▶ What is being asked
The lines needed are those below that contain the word "Ticker"; copy each one.

▶ Materials provided

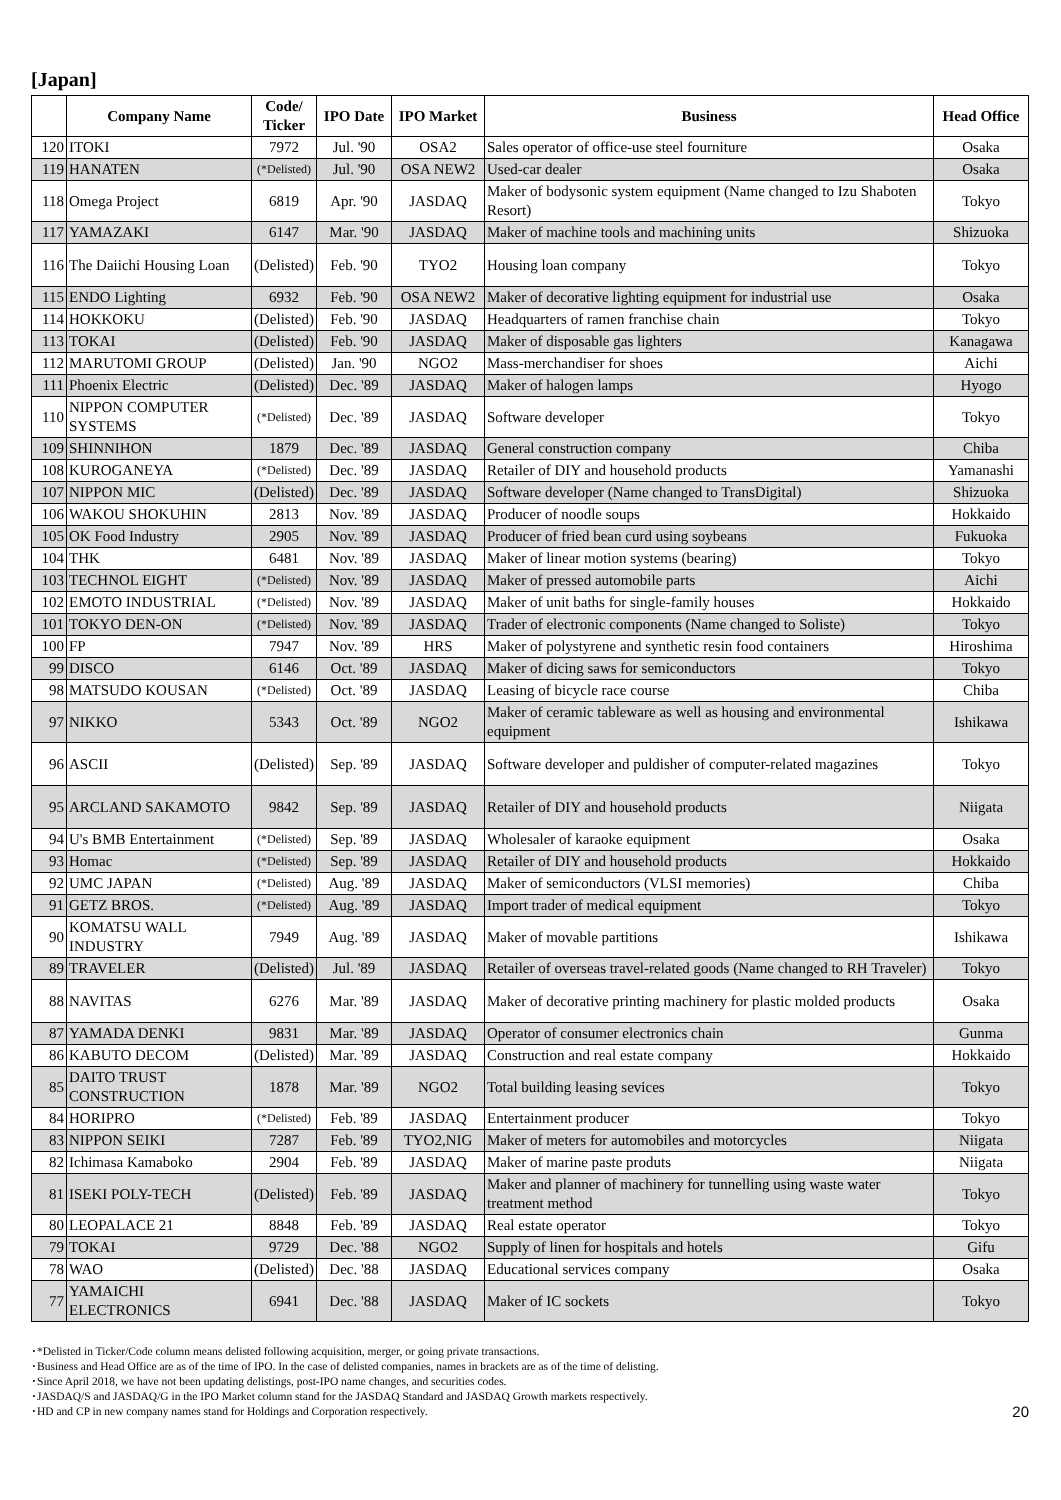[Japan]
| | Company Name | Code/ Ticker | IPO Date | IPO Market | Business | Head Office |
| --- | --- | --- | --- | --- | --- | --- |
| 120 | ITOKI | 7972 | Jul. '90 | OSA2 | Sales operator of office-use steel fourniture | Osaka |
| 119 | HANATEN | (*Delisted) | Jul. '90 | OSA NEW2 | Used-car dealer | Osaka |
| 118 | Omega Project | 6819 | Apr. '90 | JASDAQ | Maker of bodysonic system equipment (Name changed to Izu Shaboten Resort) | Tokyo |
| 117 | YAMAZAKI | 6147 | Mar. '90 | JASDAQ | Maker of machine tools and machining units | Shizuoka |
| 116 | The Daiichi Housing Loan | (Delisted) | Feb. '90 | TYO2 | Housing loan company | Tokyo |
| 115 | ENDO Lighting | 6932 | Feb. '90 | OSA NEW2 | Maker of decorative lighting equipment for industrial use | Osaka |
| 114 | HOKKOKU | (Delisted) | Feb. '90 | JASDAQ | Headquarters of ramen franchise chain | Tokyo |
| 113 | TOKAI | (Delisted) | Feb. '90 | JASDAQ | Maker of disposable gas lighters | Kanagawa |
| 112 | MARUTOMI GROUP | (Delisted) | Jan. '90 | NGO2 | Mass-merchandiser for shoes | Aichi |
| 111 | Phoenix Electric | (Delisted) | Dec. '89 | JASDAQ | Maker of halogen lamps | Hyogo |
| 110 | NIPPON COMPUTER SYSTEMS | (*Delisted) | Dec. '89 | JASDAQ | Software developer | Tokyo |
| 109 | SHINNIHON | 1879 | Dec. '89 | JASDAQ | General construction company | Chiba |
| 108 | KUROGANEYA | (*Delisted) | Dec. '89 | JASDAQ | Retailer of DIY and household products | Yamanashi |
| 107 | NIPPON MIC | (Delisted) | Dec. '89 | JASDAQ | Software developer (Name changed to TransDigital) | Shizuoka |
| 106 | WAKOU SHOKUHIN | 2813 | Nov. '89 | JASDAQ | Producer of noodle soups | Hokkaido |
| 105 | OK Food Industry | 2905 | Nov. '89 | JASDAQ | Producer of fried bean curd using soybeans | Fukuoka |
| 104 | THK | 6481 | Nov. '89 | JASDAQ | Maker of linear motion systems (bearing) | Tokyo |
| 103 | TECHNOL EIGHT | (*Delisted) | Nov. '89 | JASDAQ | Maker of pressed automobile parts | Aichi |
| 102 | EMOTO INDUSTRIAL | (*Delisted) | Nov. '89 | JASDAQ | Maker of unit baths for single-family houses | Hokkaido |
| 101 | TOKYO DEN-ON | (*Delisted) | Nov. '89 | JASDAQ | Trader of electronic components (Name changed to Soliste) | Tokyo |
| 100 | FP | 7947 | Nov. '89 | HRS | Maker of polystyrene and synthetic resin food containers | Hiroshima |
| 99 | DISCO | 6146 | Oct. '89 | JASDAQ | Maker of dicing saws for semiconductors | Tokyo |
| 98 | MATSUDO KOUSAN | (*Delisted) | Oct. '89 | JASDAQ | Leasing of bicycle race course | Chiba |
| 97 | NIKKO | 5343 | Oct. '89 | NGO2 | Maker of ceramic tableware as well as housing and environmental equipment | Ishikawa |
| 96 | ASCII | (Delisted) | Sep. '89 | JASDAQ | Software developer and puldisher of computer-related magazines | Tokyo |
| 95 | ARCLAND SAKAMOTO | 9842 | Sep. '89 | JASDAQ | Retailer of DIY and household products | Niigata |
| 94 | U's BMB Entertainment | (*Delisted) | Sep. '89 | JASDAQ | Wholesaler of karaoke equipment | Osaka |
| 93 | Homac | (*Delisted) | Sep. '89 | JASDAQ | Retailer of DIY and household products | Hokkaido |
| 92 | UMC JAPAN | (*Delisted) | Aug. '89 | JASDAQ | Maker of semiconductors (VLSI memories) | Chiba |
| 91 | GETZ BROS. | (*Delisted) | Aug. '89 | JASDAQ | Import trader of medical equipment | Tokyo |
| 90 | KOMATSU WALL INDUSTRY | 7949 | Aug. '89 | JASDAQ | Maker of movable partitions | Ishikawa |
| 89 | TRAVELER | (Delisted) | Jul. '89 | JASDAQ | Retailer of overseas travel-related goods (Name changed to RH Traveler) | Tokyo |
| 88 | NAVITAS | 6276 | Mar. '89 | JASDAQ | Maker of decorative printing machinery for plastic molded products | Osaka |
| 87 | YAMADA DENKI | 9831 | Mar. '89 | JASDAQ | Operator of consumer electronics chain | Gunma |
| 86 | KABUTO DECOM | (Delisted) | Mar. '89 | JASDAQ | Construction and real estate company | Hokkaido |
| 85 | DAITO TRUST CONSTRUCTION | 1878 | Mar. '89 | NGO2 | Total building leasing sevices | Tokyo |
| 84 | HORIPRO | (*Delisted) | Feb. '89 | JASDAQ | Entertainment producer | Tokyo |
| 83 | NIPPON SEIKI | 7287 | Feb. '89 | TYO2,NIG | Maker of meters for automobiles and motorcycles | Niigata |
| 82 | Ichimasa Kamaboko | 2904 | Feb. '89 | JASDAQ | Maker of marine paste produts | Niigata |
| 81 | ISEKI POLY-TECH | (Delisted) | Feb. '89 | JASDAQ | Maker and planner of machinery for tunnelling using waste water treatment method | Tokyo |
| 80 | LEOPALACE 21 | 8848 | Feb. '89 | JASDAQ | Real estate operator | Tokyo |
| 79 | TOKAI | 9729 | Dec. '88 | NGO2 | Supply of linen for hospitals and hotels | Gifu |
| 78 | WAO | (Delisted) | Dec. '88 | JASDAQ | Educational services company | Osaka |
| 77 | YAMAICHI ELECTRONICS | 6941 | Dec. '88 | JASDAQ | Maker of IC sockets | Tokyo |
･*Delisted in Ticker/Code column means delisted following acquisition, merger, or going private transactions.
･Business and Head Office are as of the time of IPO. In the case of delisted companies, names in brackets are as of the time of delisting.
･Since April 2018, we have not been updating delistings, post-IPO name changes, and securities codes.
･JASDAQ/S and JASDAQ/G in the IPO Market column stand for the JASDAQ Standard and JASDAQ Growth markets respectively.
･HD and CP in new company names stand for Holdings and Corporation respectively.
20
* * *
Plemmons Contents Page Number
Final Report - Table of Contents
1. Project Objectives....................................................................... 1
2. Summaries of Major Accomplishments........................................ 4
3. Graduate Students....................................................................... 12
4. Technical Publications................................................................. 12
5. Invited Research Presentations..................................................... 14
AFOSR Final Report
==
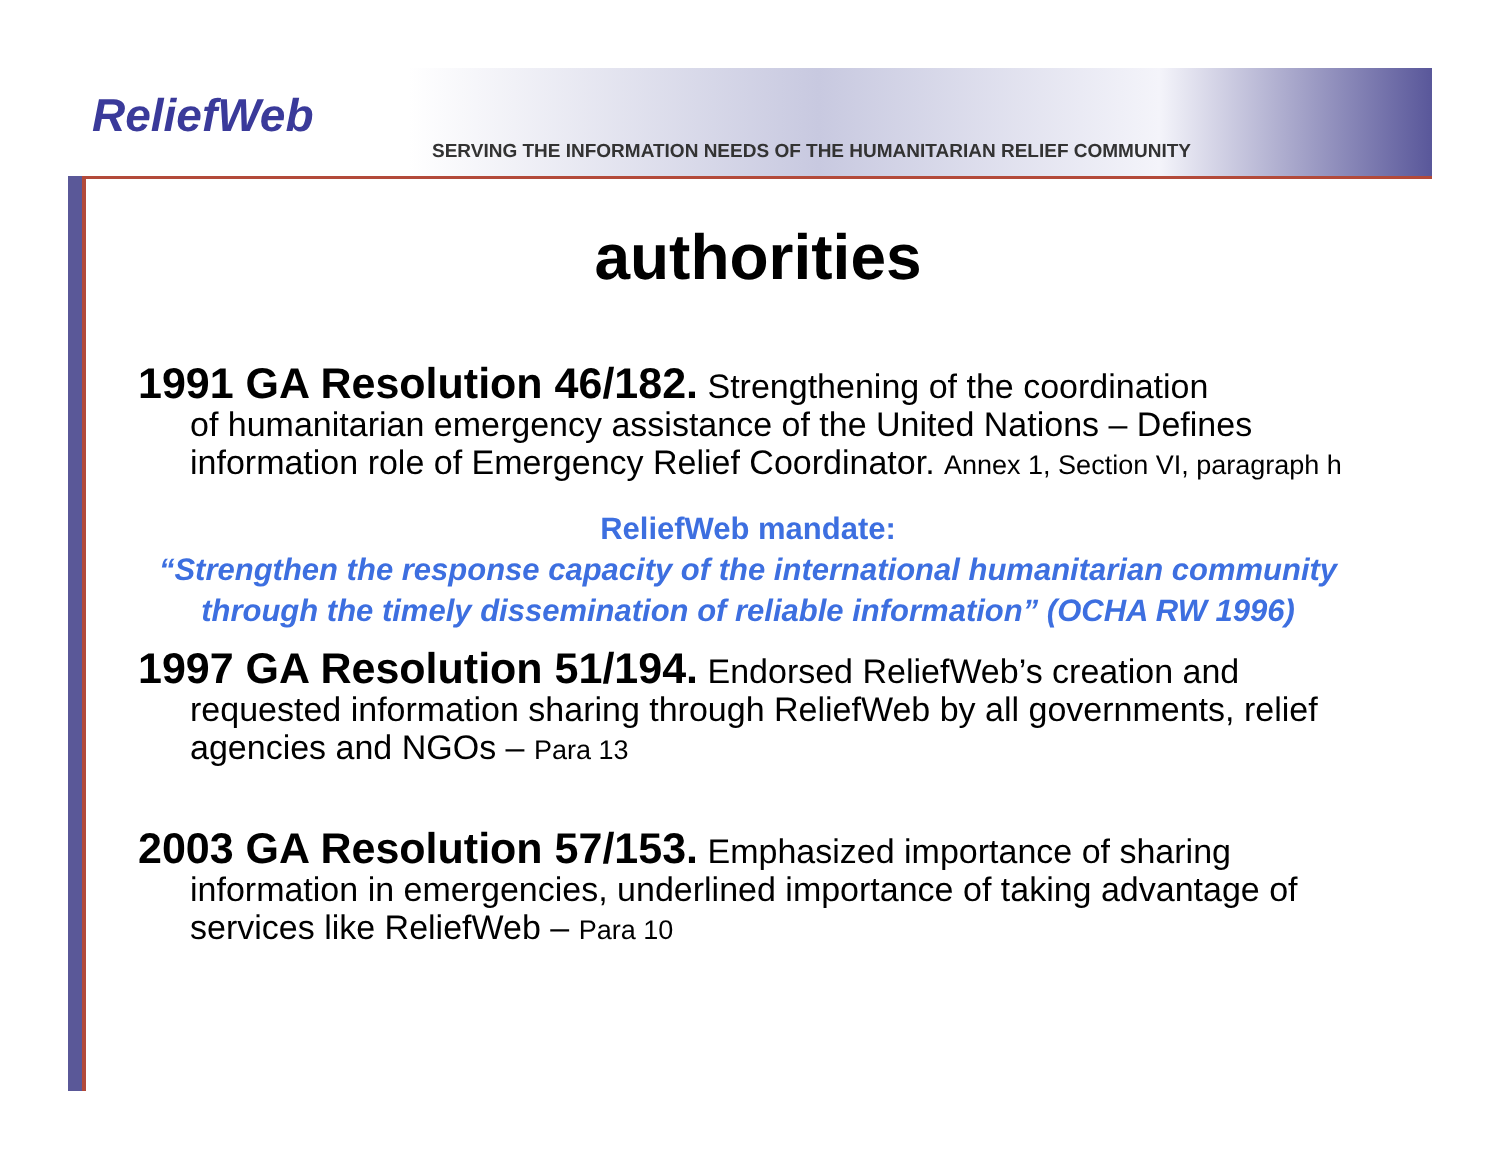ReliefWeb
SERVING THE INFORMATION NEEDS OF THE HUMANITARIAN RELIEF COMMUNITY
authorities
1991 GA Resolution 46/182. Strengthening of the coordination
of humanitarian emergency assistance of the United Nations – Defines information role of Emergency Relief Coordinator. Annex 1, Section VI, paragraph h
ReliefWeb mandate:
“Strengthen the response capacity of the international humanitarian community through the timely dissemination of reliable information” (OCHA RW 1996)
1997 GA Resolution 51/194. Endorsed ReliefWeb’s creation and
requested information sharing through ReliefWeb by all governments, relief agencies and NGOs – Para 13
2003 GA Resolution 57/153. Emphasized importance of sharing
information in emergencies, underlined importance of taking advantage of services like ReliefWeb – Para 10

▶ Task response
| | Company Name | Code/ Ticker | IPO Date | IPO Market | Business | Head Office |
･*Delisted in Ticker/Code column means delisted following acquisition, merger, or going private transactions.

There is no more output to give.